Start of Source material

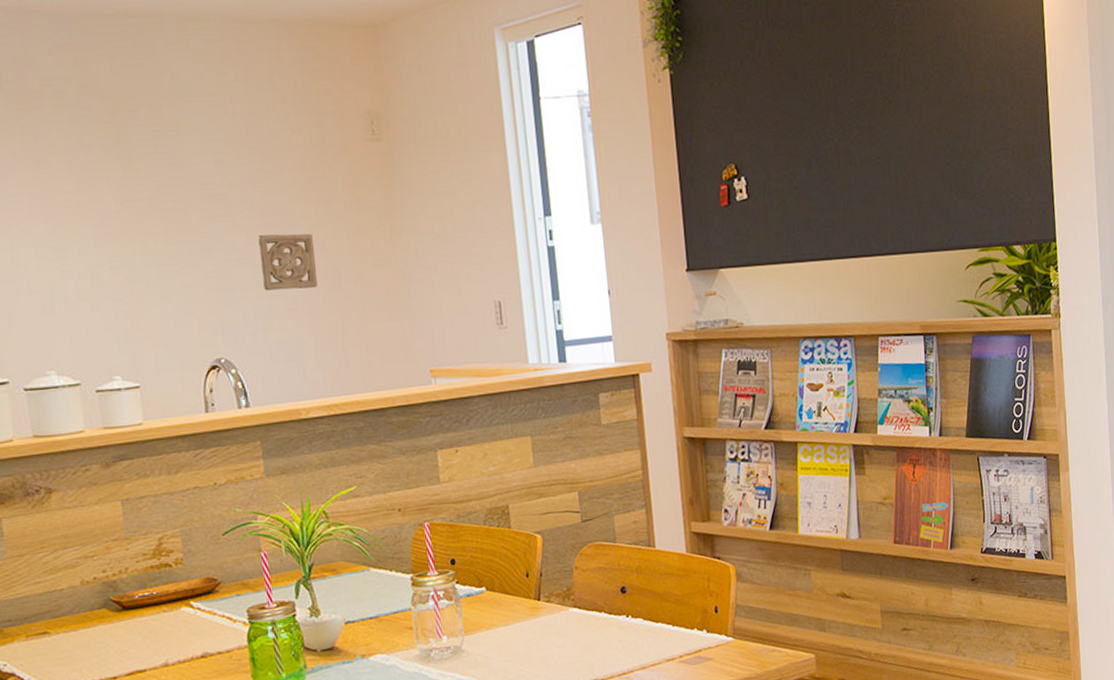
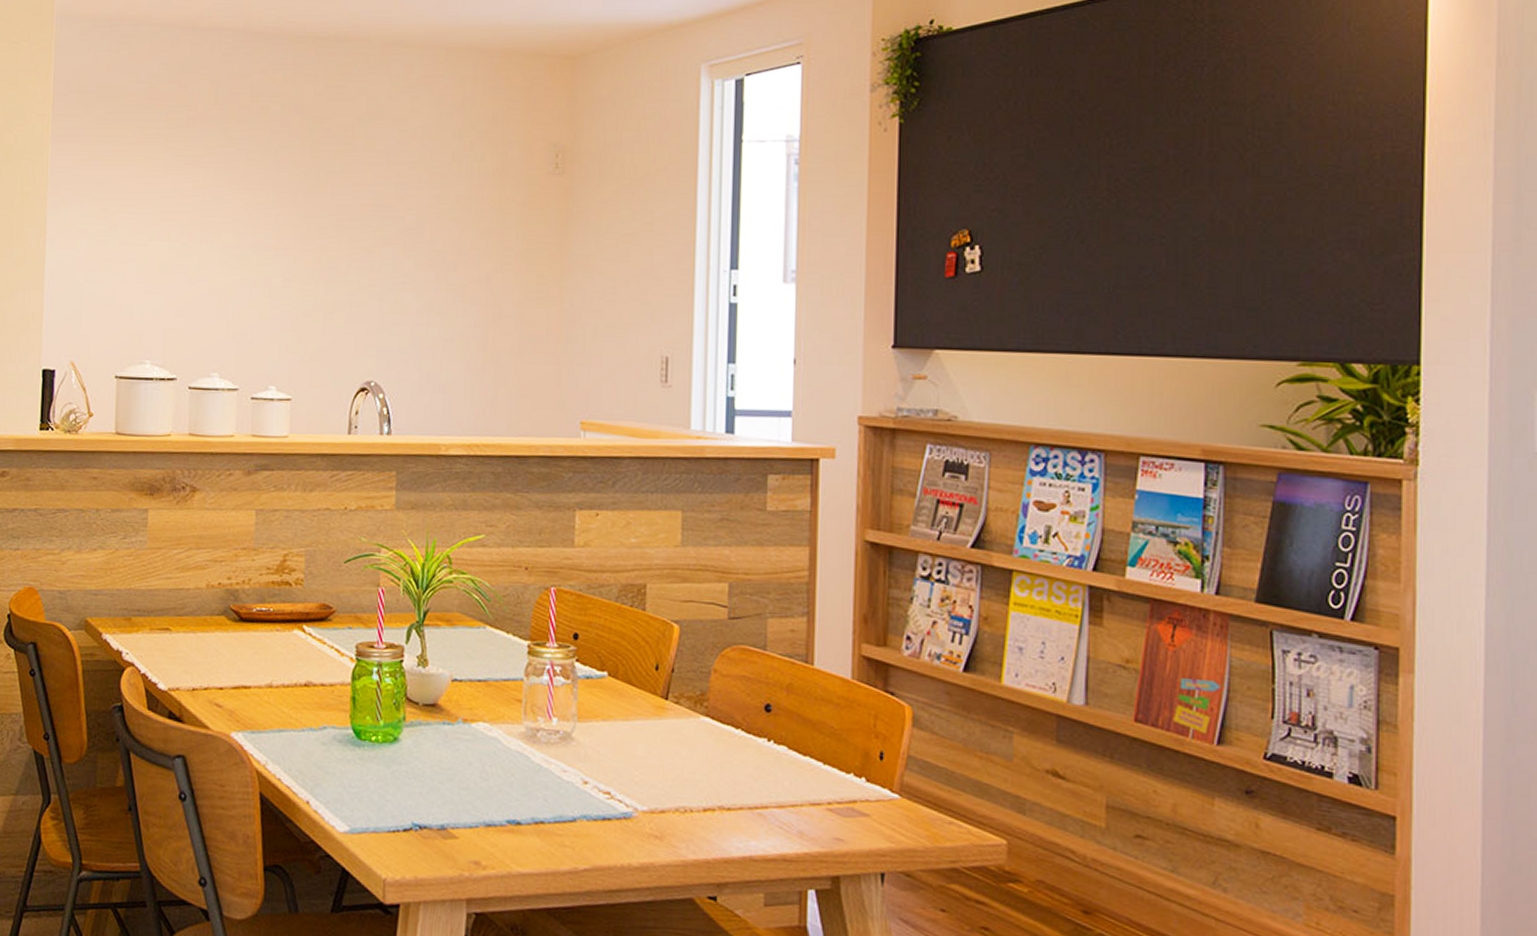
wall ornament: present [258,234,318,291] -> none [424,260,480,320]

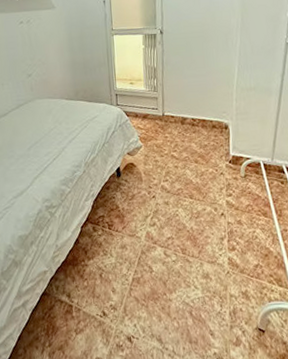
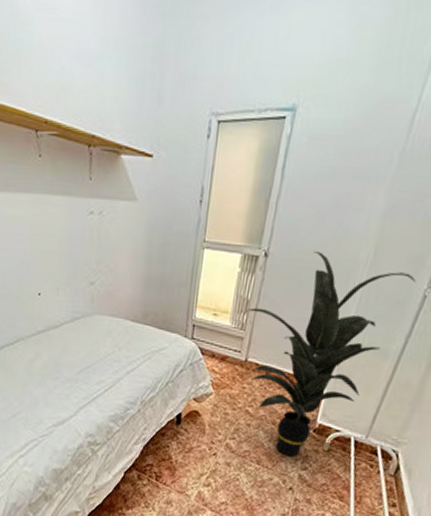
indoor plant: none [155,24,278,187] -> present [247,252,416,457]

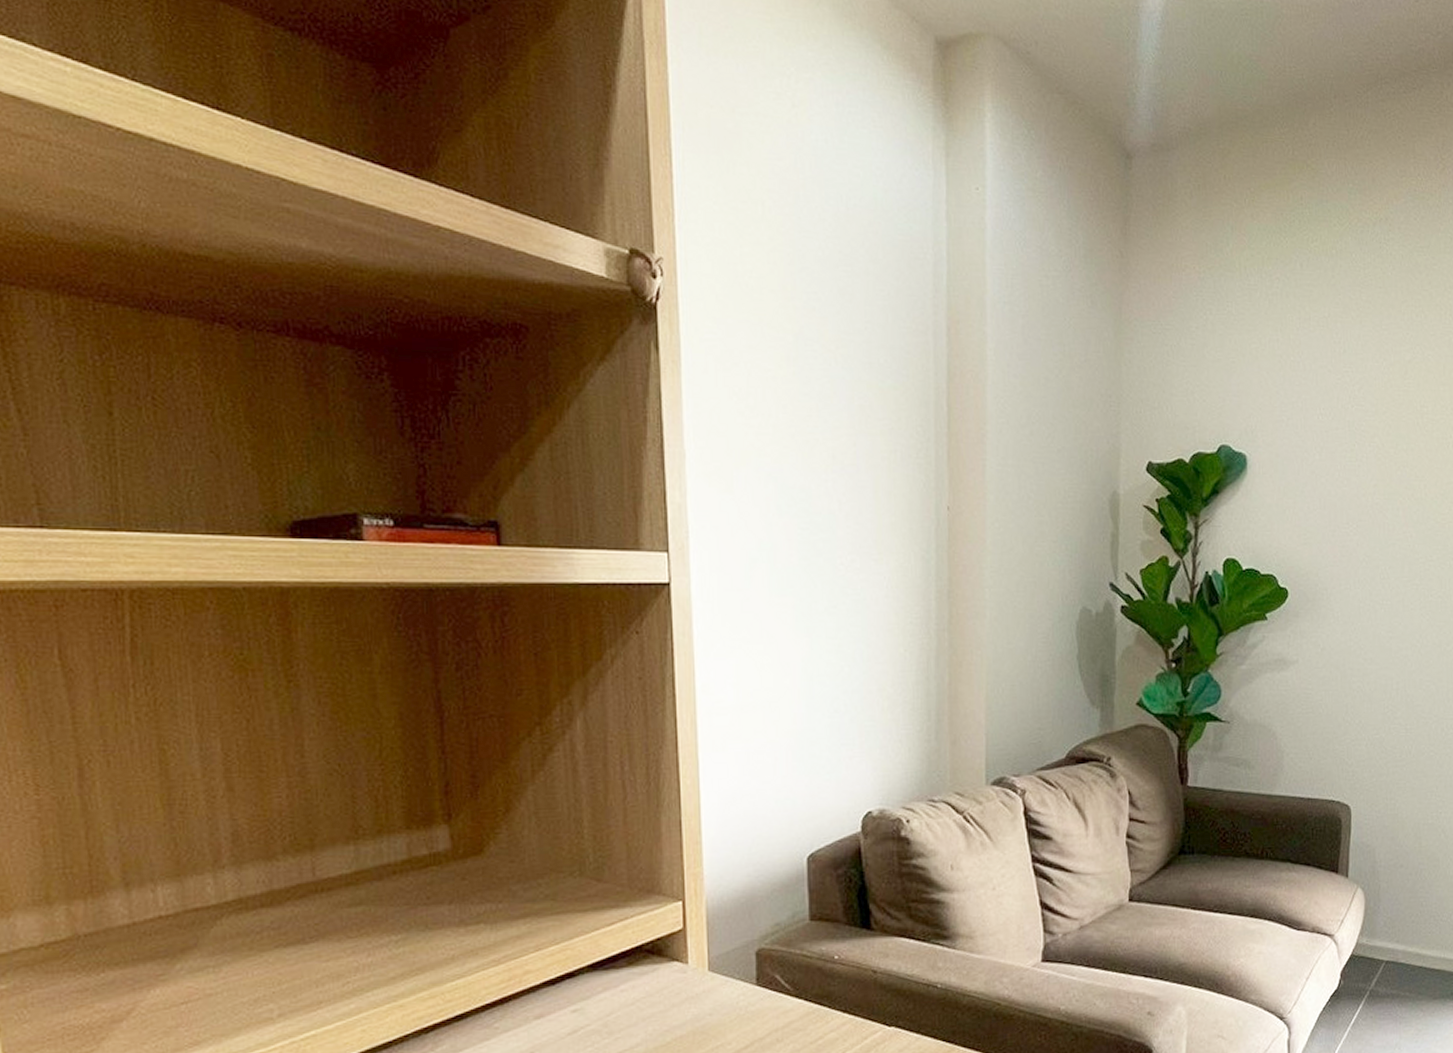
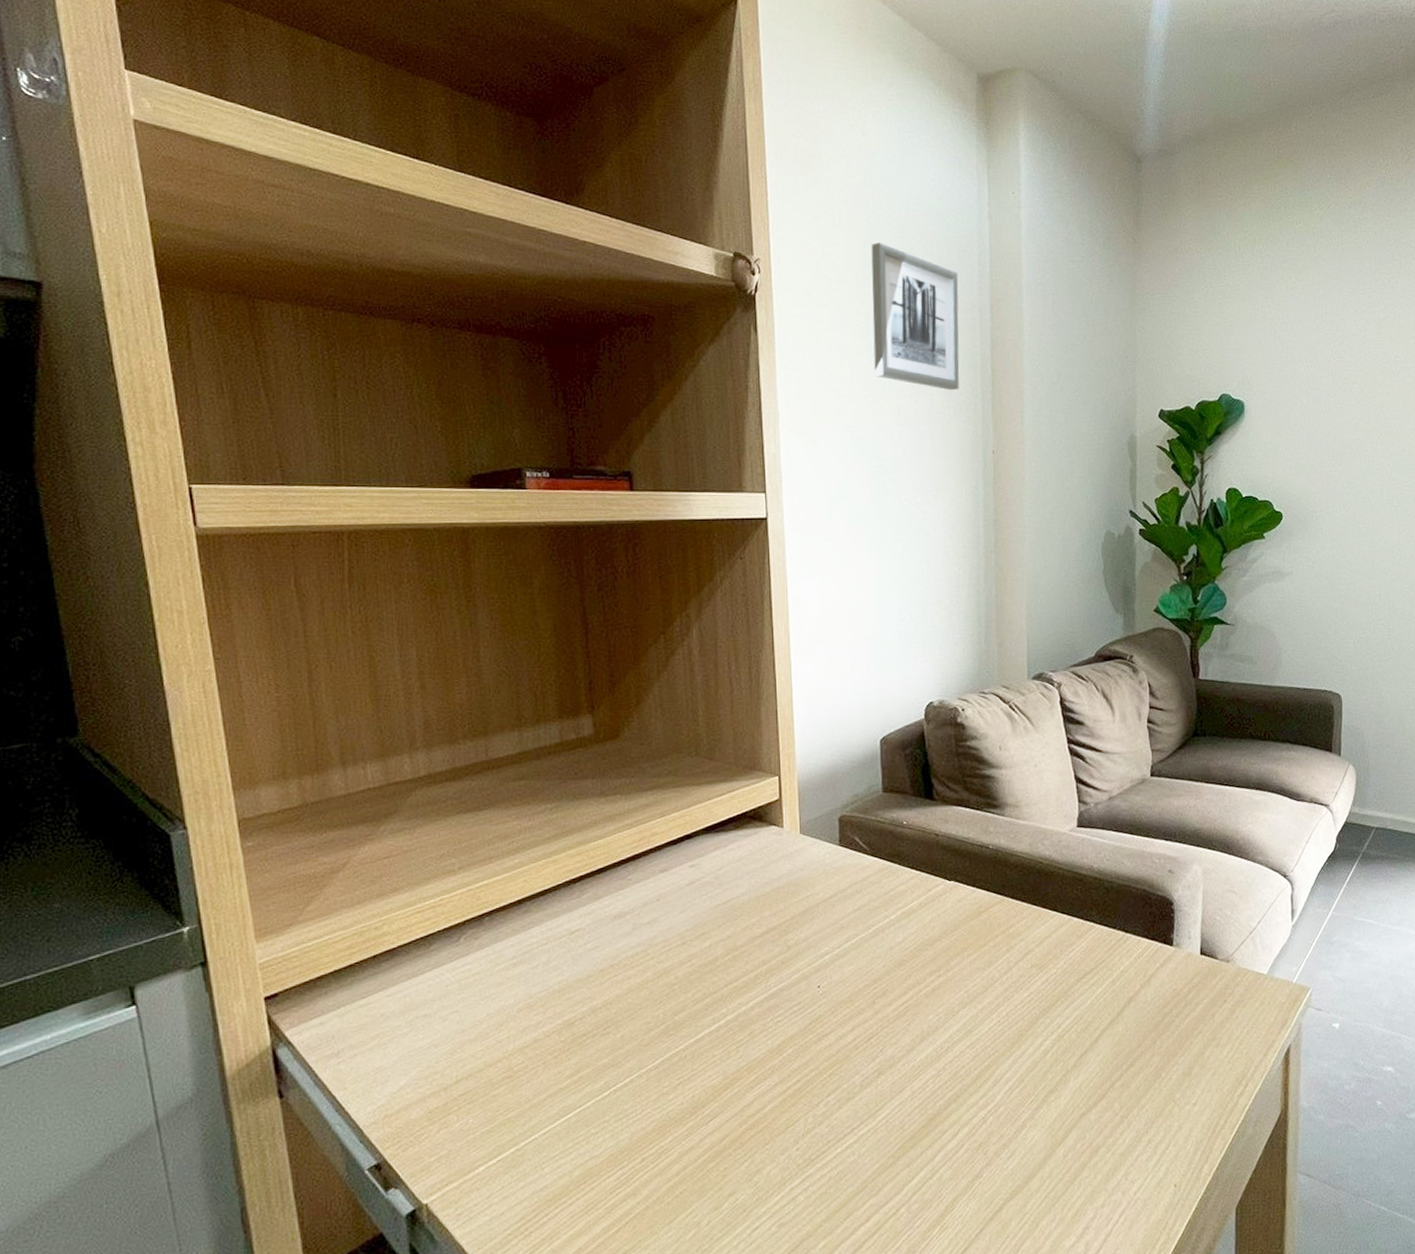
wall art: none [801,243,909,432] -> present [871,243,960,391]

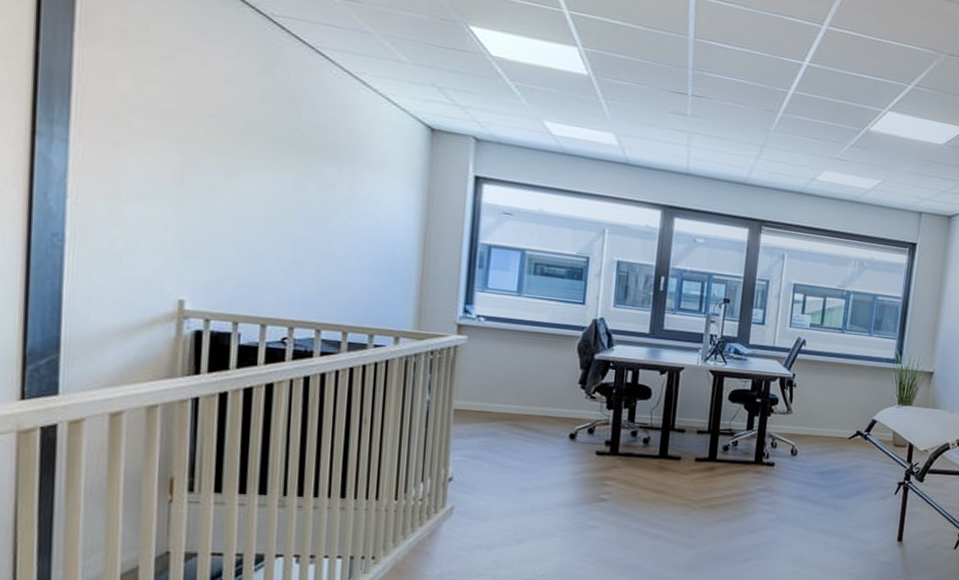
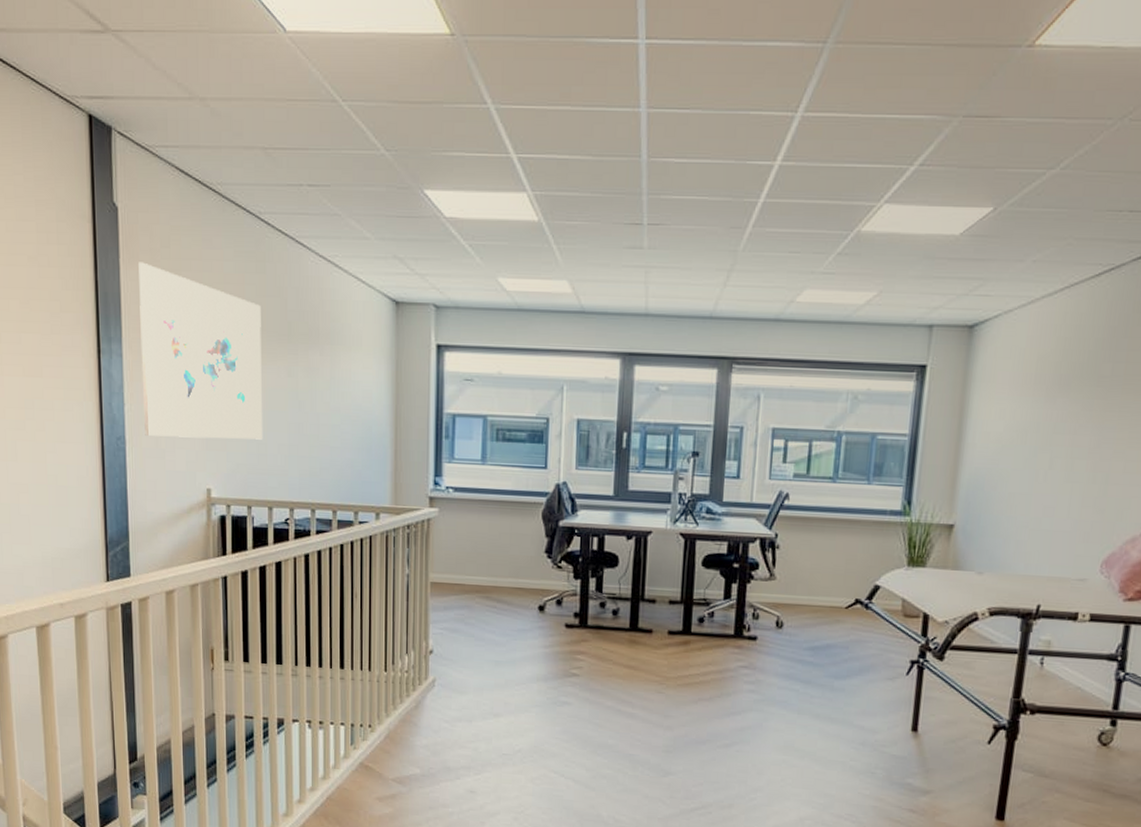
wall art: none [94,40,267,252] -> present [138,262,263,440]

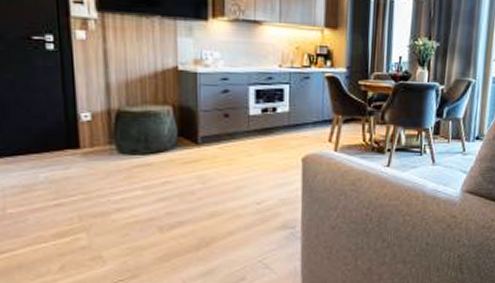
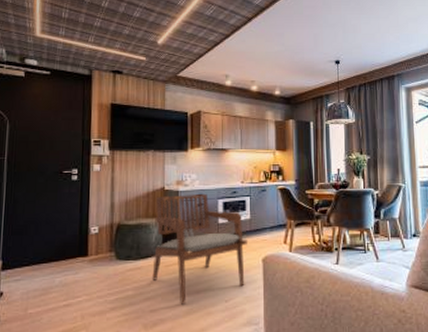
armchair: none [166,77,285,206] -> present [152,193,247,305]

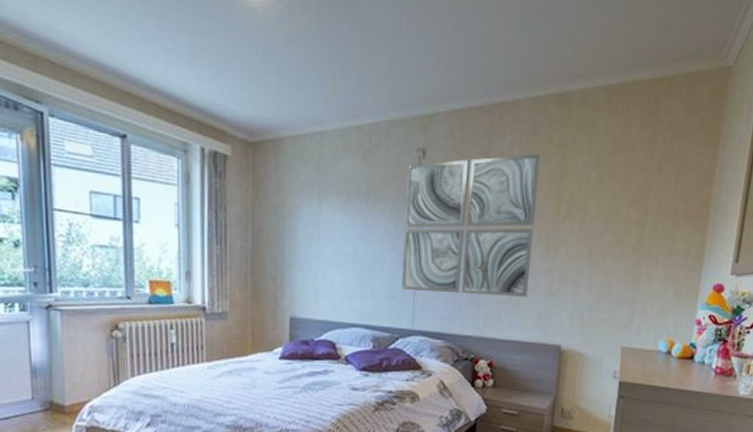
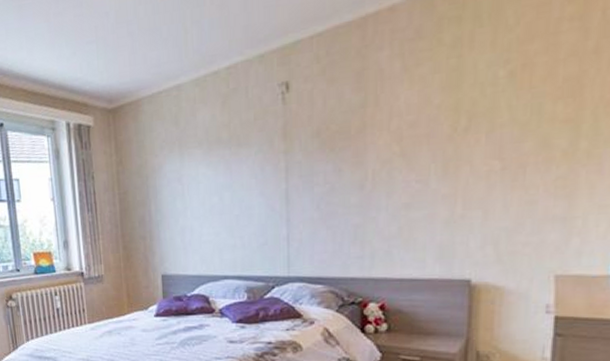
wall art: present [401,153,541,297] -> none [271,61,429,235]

End of Source material

#### Request:
Once the line containing "wall art: none [94,40,267,252]" is found, it and every line through the end of the records above should be output exactly, with no pictures.

#### Exercise output:
wall art: none [94,40,267,252] -> present [138,262,263,440]

armchair: none [166,77,285,206] -> present [152,193,247,305]

wall art: present [401,153,541,297] -> none [271,61,429,235]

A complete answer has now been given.